In People v. Valenzuela, the Supreme Court yesterday held that a conviction for “willfully promot[ing], further[ing], or assist[ing] in any felonious criminal conduct by members of [a criminal street] gang” — labeled “street terrorism” by the Legislature — cannot stand once the criminal conduct’s categorization is changed from a felony to a misdemeanor under Proposition 47, the 2014 initiative that reduces punishment and allows resentencing for certain crimes.

The court’s 5-2 opinion by Chief Justice Tani Cantil-Sakauye concluded that the resentencing of the defendant — whose now-downgraded underlying crime had been grand theft of a bicycle — “established the absence of an essential element of the street terrorism offense — felonious criminal conduct.”

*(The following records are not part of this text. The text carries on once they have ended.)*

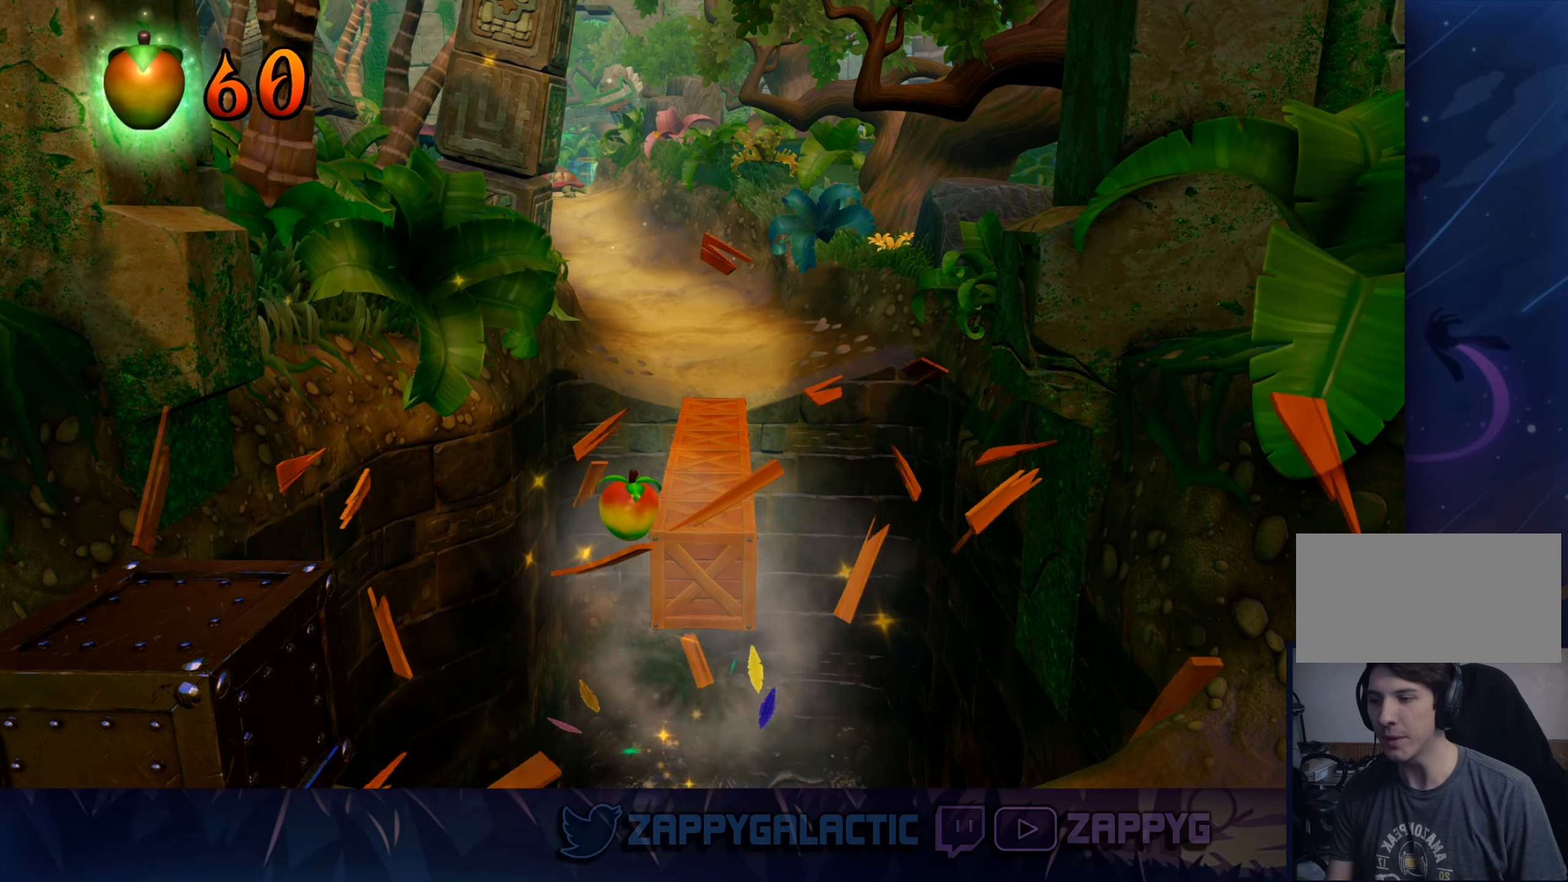
{"dt_ms": 500, "buttons": [], "left_stick": "center", "right_stick": "center", "events": [[150, "CROSS", "up"], [217, "left_stick", "center"]]}
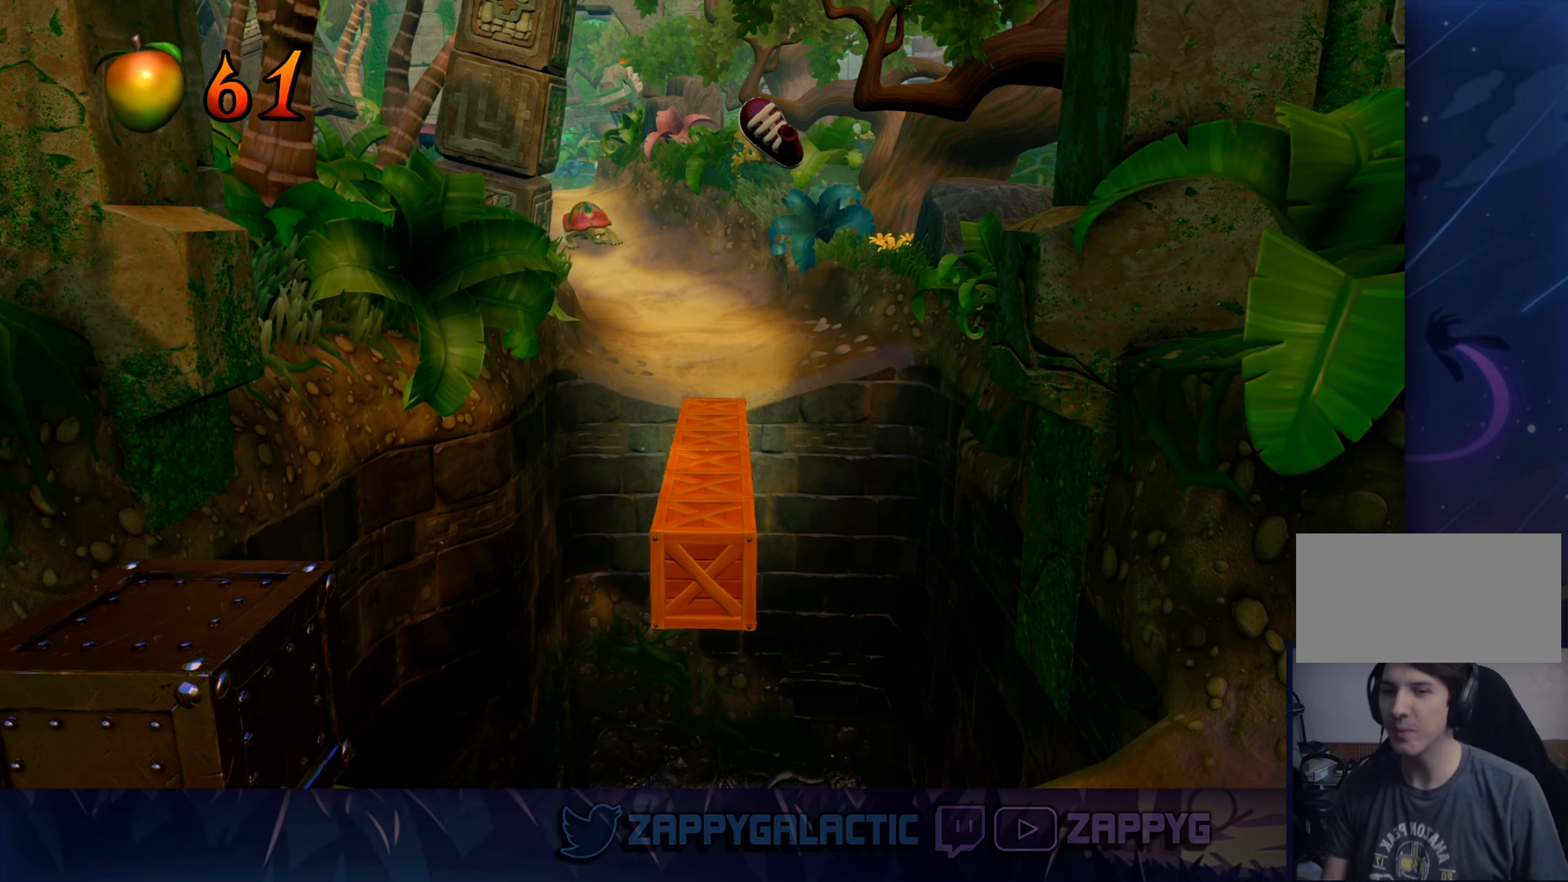
{"dt_ms": 500, "buttons": [], "left_stick": "center", "right_stick": "center", "events": []}
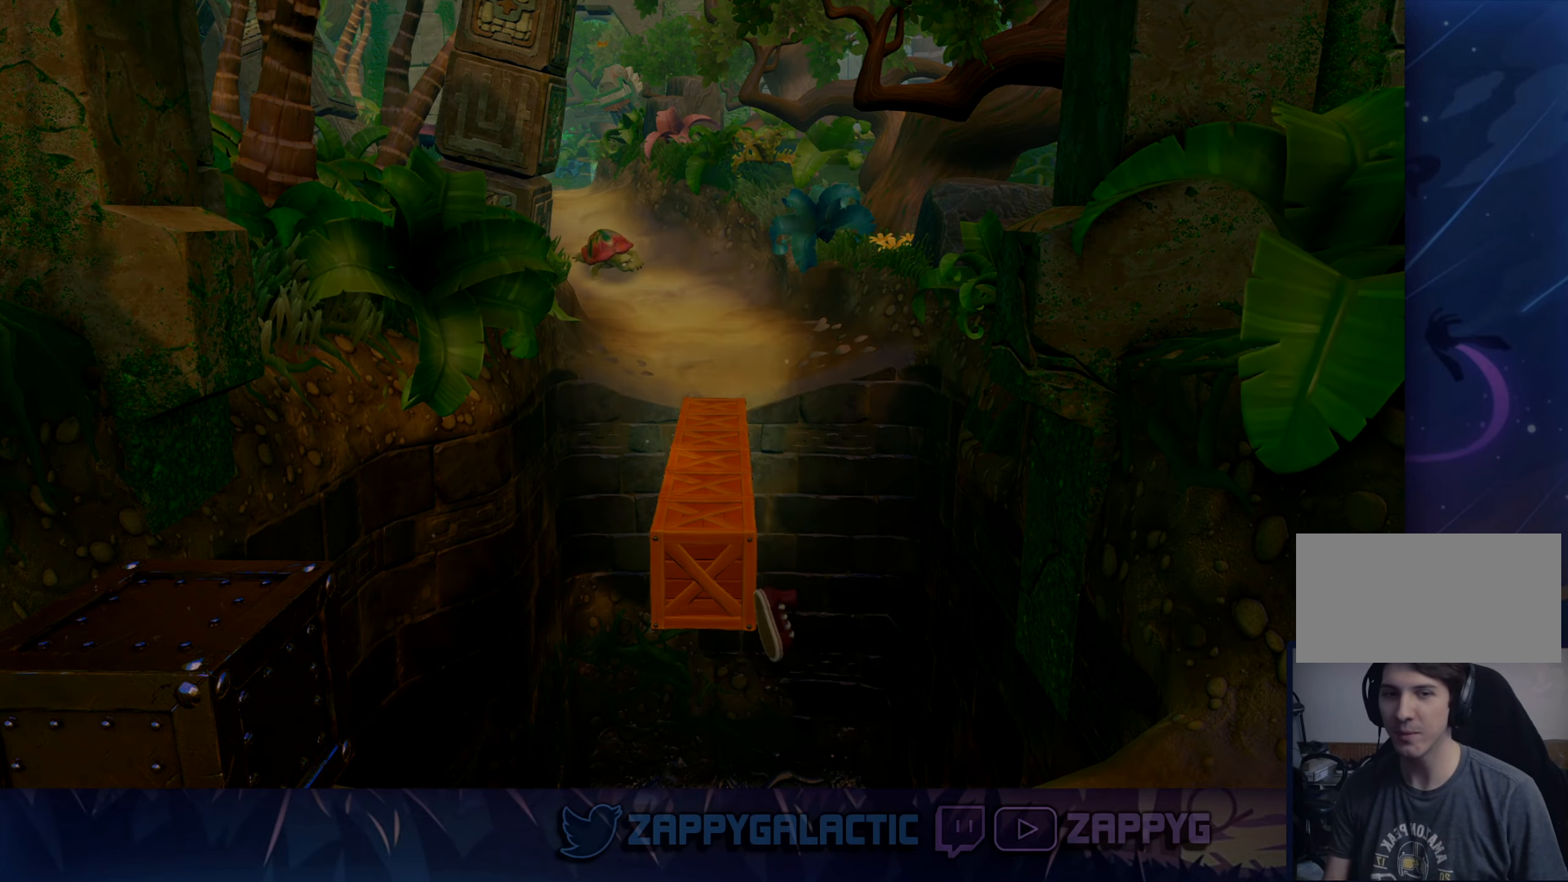
{"dt_ms": 500, "buttons": [], "left_stick": "up-right", "right_stick": "center", "events": [[384, "left_stick", "up-right"]]}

Justices Carol Corrigan and Leondra Kruger both filed dissenting opinions.  (Justice Corrigan signed Justice Kruger’s dissent, but not vice versa.)  Justice Corrigan stated that Proposition 47’s intent was “to reduce punishment for nonserious theft and drug offenses,” but that the “[d]efendant’s crime of participating in a criminal street gang     . . . does not constitute a nonserious theft offense.”  Justice Kruger wrote that the majority “conflates the grand theft conviction with the conduct underlying it.”

There were dissenters from this decision, but there couldn’t be any disagreement with the majority opinion’s statement, “Proposition 47 has generated many interpretive issues for this court.”  The statement is followed by a non-exhaustive list of 10 different Supreme Court opinions in just the last 2 years.  And there are more Proposition 47 cases waiting for argument.  (See, e.g., here.)

The court reverses the Second District, Division Six, Court of Appeal.